In the 1960’s, there was a guy named Dick Proenneke from a place called Primrose, Iowa.  Primrose is in extreme southeast Iowa, just west of Fort Madison.  He journeyed to a remote part of Alaska to live alone in a log cabin he constructed by hand.  You can visit that cabin today.

But even Dick Proenneke, who made his own tools and his own spoons and cutlery, was not completely independent.  For example, while building his own cabin, he lived in the cabin of a friend who had previously built one.  He brought with him huge cans of food, and a few sharp tools, from which his other materials were made.

He got resupplied by air.  He was never self-sufficient to grow his own food.  He hunted for some of it, but much was provided from outside sources.  Even as off-grid as he was, he wasn’t completely independent.

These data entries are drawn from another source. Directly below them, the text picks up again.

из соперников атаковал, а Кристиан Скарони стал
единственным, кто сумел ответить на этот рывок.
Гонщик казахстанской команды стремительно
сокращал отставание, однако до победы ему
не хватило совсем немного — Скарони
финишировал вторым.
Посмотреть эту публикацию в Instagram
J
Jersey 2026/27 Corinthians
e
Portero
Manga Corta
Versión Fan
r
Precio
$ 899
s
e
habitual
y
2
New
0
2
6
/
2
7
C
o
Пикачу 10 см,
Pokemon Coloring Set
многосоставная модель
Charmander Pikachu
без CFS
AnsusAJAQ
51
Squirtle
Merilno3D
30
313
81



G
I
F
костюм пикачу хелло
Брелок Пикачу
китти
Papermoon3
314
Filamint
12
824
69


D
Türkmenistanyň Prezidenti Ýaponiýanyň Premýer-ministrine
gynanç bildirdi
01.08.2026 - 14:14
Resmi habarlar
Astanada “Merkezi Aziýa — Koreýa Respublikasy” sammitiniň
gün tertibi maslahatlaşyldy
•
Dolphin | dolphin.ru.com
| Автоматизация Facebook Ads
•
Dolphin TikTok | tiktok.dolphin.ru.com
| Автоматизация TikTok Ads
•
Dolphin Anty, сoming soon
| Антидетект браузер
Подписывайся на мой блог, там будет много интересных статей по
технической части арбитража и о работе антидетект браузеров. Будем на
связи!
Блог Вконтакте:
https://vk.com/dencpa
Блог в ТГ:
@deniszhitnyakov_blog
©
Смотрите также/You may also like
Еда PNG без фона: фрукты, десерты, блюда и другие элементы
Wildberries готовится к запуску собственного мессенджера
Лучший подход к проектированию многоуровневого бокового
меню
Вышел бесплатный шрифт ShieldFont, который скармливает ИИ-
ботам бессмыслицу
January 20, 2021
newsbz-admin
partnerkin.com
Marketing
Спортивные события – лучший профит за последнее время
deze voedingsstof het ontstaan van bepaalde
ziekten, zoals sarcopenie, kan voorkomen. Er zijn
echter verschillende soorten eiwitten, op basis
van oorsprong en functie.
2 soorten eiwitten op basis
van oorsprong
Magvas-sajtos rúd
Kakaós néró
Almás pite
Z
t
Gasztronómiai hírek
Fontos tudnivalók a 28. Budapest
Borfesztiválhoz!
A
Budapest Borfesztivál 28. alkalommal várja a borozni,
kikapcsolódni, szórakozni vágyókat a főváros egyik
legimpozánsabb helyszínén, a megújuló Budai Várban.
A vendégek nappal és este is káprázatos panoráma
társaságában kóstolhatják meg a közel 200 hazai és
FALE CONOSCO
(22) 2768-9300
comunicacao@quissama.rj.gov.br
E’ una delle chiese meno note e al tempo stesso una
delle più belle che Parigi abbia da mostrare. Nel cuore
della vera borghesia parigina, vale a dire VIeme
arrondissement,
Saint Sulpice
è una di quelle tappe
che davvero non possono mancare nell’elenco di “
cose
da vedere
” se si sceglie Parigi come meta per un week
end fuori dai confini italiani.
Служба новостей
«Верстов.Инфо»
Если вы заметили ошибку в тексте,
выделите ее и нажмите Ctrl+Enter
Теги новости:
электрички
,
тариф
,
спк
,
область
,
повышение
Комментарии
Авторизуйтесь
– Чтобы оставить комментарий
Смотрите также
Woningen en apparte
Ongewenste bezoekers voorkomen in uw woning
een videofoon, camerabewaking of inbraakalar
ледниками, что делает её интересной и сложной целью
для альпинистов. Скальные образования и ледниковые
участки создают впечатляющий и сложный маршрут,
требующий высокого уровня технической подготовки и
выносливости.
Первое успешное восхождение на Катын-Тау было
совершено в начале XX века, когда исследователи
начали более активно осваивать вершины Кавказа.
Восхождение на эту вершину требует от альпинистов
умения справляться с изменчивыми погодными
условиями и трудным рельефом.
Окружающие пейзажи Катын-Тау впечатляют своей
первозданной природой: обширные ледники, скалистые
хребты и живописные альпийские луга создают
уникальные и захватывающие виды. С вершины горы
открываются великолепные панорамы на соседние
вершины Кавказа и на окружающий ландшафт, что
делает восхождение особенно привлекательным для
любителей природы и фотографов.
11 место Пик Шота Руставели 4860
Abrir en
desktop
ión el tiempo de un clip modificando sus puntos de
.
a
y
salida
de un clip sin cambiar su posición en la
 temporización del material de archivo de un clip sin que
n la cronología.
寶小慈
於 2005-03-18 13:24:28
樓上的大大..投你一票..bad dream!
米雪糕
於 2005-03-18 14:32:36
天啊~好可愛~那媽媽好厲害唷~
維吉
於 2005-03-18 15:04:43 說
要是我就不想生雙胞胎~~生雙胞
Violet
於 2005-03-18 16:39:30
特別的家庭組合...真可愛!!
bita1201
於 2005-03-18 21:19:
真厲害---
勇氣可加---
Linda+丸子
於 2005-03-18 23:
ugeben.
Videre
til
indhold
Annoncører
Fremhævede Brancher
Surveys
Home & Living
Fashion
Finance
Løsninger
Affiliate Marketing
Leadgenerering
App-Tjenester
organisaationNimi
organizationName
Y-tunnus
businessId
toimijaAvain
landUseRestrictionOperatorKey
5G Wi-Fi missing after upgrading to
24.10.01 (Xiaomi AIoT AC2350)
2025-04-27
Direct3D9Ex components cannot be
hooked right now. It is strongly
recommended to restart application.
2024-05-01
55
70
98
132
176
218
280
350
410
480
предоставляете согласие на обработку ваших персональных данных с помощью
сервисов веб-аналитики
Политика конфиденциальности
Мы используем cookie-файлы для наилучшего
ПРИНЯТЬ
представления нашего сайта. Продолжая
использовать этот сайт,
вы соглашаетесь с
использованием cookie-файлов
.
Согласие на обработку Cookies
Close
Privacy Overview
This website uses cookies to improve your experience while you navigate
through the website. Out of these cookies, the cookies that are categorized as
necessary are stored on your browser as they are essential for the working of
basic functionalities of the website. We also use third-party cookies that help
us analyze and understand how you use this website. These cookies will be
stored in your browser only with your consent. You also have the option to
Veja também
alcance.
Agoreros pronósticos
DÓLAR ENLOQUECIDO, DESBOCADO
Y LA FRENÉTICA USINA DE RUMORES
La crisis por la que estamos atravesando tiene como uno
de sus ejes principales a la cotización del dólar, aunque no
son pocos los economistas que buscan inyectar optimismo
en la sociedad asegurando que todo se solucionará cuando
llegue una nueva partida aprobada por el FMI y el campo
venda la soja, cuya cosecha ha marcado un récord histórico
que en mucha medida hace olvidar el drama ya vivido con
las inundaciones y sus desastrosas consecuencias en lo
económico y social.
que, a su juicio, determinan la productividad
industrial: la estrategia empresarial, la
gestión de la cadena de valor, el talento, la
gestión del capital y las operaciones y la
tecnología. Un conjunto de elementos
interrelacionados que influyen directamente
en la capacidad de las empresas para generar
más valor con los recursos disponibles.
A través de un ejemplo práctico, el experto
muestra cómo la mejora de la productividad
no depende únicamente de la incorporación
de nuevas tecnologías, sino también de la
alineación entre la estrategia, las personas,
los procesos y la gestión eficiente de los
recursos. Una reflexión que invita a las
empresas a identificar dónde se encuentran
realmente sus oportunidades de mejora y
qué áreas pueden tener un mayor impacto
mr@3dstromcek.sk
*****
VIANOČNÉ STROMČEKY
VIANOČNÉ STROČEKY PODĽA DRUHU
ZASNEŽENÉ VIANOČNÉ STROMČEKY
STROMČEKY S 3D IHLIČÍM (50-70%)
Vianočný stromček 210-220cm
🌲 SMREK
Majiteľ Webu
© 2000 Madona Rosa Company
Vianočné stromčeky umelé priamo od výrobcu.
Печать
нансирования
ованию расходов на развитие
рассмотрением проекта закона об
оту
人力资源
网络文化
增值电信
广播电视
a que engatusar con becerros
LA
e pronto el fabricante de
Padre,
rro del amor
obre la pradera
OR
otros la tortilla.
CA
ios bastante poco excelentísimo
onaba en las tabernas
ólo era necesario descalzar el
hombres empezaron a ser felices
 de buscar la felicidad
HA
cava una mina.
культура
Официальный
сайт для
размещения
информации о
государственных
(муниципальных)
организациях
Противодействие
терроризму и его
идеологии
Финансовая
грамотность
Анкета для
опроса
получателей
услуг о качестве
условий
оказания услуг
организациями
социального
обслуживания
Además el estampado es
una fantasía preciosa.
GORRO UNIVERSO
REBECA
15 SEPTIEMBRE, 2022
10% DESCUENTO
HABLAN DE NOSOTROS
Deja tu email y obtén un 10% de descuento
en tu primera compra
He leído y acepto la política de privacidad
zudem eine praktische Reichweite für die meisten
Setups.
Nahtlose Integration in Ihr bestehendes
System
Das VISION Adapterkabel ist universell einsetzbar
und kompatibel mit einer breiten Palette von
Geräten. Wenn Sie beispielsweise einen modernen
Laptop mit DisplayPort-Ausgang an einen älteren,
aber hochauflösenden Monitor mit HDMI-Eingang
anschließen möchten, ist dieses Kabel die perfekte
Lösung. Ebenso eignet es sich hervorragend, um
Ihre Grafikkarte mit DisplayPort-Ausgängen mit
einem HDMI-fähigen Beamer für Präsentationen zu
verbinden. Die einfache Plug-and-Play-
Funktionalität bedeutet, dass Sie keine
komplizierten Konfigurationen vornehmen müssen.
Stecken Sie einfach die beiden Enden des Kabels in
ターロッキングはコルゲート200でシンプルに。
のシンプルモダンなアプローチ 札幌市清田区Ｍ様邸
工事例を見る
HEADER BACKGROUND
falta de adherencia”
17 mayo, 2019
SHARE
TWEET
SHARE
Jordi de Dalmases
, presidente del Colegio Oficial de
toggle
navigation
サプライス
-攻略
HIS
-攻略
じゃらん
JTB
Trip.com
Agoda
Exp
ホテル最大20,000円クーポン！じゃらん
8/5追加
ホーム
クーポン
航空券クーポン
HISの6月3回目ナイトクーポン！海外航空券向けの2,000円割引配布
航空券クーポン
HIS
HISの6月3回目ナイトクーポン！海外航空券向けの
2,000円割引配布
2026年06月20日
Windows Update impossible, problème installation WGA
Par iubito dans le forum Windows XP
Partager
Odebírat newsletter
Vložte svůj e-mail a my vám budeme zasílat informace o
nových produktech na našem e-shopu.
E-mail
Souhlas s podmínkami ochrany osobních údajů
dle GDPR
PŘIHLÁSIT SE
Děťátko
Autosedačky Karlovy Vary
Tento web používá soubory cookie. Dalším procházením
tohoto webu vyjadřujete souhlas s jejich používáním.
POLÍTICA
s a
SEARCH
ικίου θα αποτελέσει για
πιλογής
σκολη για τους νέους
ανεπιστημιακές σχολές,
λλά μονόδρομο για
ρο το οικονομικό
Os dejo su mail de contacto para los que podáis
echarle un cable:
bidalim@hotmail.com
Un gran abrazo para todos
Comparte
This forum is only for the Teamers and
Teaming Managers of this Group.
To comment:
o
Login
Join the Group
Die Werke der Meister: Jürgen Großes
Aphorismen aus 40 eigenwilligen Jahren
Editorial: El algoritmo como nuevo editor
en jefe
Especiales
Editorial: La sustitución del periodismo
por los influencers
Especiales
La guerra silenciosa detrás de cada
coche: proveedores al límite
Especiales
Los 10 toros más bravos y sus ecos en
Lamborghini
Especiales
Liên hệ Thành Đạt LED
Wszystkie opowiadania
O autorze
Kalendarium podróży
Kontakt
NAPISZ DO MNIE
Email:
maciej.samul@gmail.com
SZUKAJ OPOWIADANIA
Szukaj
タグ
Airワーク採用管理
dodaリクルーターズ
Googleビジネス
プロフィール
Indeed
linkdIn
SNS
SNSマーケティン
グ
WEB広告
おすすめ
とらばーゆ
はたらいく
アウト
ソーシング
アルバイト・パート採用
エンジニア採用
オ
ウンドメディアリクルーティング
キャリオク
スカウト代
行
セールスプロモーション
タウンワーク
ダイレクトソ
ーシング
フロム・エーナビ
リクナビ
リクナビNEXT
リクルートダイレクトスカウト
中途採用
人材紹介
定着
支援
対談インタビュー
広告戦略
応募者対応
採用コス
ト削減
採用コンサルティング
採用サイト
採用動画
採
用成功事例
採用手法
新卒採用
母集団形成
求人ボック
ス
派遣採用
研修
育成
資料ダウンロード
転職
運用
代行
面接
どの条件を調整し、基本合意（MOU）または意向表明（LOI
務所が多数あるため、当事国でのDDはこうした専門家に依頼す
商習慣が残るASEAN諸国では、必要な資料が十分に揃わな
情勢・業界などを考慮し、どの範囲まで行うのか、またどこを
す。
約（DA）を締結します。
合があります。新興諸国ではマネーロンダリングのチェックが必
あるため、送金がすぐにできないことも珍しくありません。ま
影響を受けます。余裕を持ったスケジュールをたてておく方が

How much more so are we dependent on one another?

And yet, even in the midst of this special season, we are perhaps reluctant to share of our blessings with others.

The true spirit of the Nativity, the true meaning of the Incarnation of our Lord, is found in giving.  Sadly, and yes, I do it too, we too often focus on receiving.  We teach our kids to receive – we encourage it!

When I was smaller, a pre-teen, and even a teenager, my mother would always ask us to make a Christmas list of what we wanted.  We were privileged that way.  Our families would want to know that their gift was desired.  Pragmatic.

So, we would pour over the Sears and Roebuck toy catalog – which is how we shopped before Amazon and the internet.  And our list would be made.  The older kids might request a book to read, but mostly toys.

What does this teach us?  Would St. Nicholas approve of our approach to receiving gifts?  Of making lists of what we wanted?

I rather think that St. Nicholas’s list would be focused on the needs of others.  As would the lists of most of the Saints, and of our Lord.

And not just at Nativity, but each and every week, each and every day, each and every hour.  We would be continually sharing and giving to those in need, those we love, sharing of our blessings with others in every way we can.

So that like our Lord, we can empty ourselves, to be filled with Him.  May this Nativity be the beginning of a lifestyle of giving, emptying ourselves, unburdening ourselves, so that everyone experiences the joy of the Incarnation of our Lord, God, and Savior, Jesus Christ.

In the name of the Father and of the Son and of the Holy Spirit, One God.